House Republicans Introduce A War on Christmas Resolution

War on Christmas
It was inevitable that at some point, the radicalized United States House of Representatives would become involved in an official way, in the imaginary “War on Christmas” Fox News works so hard to sell in between their “Happy Holiday” breaks:


Which brings us to the either 1) the completely hypocritical, or 2) Fox New condemning H.Res.564 – “Expressing the sense of the House of Representatives that the symbols and traditions of Christmas should be protected for use by those who celebrate Christmas,” introduced the other day by Rep. Doug Lamborn (R-CO) and co-sponsored by 35 of his fellow Republicans.

The resolution, which, it needs be stressed, is not a law, reads:

Expressing the sense of the House of Representatives that the symbols and traditions of Christmas should be protected for use by those who celebrate Christmas.

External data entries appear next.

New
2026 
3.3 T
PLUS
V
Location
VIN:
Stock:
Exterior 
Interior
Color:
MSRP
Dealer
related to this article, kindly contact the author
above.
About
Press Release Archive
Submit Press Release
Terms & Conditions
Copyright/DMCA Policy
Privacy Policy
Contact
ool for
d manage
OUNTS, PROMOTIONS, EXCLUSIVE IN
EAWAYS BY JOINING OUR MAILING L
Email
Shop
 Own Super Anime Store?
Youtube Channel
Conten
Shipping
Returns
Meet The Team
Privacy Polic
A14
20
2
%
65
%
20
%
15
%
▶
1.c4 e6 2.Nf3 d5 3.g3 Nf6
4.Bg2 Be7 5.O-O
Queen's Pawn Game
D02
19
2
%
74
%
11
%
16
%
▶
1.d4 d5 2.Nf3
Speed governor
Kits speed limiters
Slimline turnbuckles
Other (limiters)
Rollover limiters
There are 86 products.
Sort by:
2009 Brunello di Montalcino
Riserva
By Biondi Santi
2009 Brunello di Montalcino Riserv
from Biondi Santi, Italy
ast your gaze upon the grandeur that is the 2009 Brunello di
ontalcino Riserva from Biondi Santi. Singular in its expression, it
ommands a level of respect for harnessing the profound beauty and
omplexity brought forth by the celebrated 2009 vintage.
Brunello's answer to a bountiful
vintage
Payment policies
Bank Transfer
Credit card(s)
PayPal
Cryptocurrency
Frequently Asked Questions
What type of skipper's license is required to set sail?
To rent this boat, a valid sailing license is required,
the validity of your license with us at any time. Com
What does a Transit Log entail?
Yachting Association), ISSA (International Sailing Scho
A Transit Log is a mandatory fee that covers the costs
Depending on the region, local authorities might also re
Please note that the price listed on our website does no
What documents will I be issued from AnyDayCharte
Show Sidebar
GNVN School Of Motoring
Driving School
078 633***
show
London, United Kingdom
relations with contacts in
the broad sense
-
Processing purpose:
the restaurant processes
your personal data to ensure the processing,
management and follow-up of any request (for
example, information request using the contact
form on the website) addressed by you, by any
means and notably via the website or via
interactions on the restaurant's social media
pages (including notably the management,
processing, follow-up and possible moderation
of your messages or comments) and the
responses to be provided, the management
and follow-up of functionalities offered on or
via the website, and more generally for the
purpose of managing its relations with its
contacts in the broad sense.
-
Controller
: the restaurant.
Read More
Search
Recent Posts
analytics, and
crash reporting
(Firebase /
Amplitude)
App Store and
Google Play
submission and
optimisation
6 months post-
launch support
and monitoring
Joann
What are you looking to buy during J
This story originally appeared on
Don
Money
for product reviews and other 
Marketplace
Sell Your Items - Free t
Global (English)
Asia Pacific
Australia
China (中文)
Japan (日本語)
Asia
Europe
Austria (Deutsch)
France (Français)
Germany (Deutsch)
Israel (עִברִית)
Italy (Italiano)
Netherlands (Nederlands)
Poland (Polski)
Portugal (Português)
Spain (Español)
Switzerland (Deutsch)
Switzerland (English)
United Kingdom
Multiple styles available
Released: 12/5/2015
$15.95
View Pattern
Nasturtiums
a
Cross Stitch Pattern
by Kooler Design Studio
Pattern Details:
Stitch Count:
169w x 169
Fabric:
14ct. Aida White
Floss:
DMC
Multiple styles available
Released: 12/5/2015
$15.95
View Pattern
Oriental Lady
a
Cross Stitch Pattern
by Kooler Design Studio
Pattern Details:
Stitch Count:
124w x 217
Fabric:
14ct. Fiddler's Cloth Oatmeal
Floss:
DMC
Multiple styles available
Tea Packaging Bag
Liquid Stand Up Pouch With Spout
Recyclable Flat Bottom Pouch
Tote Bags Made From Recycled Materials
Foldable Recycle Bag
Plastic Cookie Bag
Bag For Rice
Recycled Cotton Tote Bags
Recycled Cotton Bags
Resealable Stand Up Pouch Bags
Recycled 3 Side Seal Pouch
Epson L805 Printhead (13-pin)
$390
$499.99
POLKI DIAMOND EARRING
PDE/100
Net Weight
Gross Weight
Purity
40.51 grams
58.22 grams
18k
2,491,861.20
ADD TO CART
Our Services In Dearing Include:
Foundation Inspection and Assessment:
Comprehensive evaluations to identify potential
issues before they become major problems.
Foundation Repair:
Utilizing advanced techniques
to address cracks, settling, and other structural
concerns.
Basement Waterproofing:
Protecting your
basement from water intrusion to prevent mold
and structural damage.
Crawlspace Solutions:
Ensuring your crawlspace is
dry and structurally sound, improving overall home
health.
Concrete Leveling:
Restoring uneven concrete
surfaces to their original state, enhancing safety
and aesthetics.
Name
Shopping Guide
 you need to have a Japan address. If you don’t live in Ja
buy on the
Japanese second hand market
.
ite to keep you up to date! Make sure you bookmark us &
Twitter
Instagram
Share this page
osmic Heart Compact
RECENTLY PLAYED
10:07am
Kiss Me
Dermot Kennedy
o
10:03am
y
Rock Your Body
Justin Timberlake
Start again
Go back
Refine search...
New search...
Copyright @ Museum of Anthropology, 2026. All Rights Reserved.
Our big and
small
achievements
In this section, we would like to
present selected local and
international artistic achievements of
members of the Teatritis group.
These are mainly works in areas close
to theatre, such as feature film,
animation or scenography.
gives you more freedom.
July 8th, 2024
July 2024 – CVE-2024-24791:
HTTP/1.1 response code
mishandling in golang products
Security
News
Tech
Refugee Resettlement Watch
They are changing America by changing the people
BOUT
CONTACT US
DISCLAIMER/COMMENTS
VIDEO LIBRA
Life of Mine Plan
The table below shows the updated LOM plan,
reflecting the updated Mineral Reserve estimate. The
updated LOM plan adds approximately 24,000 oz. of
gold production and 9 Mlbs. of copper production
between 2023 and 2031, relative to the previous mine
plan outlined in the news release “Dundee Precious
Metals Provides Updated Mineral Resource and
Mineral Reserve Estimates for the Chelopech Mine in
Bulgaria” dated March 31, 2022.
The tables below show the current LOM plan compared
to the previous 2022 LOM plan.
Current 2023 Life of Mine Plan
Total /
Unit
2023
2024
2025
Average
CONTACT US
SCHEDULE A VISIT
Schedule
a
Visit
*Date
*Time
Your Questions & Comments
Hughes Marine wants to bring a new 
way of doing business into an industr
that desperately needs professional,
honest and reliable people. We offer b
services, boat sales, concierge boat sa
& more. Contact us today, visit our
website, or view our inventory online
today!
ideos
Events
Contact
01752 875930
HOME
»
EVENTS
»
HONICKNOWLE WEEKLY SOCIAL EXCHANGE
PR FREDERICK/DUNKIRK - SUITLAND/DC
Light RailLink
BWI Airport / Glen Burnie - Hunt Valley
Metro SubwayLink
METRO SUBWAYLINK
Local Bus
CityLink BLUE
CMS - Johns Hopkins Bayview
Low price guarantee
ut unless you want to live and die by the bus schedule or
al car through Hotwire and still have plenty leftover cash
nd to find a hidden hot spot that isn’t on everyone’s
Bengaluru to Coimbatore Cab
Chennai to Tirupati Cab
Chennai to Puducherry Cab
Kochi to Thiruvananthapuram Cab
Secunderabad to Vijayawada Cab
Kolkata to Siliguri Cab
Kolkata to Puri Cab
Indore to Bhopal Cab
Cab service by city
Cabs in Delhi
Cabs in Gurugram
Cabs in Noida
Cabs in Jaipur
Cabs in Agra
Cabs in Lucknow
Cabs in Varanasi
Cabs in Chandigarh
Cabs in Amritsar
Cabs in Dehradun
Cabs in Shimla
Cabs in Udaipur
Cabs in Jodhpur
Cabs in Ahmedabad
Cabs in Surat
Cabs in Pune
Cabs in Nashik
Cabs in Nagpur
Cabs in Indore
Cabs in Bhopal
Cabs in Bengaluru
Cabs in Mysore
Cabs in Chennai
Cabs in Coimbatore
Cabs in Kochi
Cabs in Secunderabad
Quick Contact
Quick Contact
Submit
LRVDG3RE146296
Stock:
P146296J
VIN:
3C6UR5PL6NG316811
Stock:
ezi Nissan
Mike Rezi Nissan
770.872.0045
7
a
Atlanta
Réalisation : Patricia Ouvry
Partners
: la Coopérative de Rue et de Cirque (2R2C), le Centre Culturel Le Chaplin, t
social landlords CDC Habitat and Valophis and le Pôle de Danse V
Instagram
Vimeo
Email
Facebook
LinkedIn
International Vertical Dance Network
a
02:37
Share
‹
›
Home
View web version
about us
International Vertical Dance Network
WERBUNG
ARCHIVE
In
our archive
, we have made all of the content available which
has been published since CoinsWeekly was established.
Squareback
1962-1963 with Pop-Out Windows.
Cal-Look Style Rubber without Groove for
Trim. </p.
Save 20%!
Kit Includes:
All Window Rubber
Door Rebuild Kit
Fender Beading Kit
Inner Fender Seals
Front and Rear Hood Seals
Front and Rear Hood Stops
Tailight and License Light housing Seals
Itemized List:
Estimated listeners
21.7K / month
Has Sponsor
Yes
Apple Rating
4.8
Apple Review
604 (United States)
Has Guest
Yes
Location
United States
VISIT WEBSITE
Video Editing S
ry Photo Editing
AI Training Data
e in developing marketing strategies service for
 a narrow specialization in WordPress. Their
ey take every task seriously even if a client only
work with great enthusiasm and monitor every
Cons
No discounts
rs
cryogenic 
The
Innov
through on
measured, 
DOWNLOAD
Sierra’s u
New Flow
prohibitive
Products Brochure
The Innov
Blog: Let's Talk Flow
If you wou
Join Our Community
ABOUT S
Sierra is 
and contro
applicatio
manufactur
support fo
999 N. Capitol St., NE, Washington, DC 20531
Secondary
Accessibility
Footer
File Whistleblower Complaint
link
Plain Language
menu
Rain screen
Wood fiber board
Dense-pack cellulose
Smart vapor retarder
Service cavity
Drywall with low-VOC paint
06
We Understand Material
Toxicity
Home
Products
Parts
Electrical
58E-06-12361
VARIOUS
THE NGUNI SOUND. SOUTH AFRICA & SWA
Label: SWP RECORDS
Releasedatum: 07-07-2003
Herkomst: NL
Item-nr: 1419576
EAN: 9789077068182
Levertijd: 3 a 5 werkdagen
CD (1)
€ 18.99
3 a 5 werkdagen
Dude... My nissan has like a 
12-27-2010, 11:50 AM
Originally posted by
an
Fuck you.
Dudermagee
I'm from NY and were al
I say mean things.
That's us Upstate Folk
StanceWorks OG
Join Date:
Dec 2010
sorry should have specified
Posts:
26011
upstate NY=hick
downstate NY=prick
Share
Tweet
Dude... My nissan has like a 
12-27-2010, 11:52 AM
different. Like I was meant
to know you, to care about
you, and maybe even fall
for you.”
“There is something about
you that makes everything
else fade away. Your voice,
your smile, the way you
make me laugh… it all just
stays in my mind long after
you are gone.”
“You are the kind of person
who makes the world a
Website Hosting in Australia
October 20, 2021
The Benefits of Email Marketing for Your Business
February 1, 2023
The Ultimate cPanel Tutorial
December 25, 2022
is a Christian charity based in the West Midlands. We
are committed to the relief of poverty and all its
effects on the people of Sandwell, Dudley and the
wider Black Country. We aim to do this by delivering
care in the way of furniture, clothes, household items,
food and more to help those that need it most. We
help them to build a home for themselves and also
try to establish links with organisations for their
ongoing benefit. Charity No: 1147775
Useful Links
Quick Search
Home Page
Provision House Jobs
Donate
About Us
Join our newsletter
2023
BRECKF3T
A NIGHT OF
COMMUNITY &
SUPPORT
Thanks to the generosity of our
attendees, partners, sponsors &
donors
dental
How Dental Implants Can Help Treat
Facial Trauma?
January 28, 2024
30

Whereas Christmas is a national holiday celebrated on December 25; and

Whereas the Framers intended that the First Amendment of the Constitution, in prohibiting the establishment of religion, would not prohibit any mention of religion or reference to God in civic dialog: Now, therefore, be it

Resolved, That the House of Representatives—

(1) recognizes the importance of the symbols and traditions of Christmas;

(2) strongly disapproves of attempts to ban references to Christmas; and

(3) expresses support for the use of these symbols and traditions by those who celebrate Christmas.

The resolution does not specify what “symbols and traditions,” but it is a fact that most of them, including mistletoe, yule logs, “Christmas” trees and tree ornaments (originally sacrifices) are Pagan in origin, including December 25th itself.

At its heart then, is this resolution an endorsement of polytheism? It is certainly amusing to think of it that way.

Of course, we all know what the First Amendment says about laws respecting the establishment of religion: it’s forbidden. So it’s just as well this is not a law, not that Republicans would not draft such a law if they thought they could get away with it.

Religion has already been legislated, after all, in the Hobby Lobby decision, albeit indirectly. And opposition to abortion and contraception is also religion-based, as is opposition to marriage equality, and, for that matter, climate change.

This resolution is just further evidence of how out of touch our Republican legislators are, that they waste time combating a non-existent threat to something that is beyond the purview of Congress: religion.

At this point, I find myself waiting for a House resolution condemning the Jerusalem Post for writing that “Following ISIS terror attacks Israeli travelers cautioned before holiday season.” Don’t they mean Christmas?

There are plenty of things the House could be focusing on (excluding attempted repeals of Obamacare and meddling in foreign policy), but in entertaining such thoughts, we enter the realm of speculative fiction.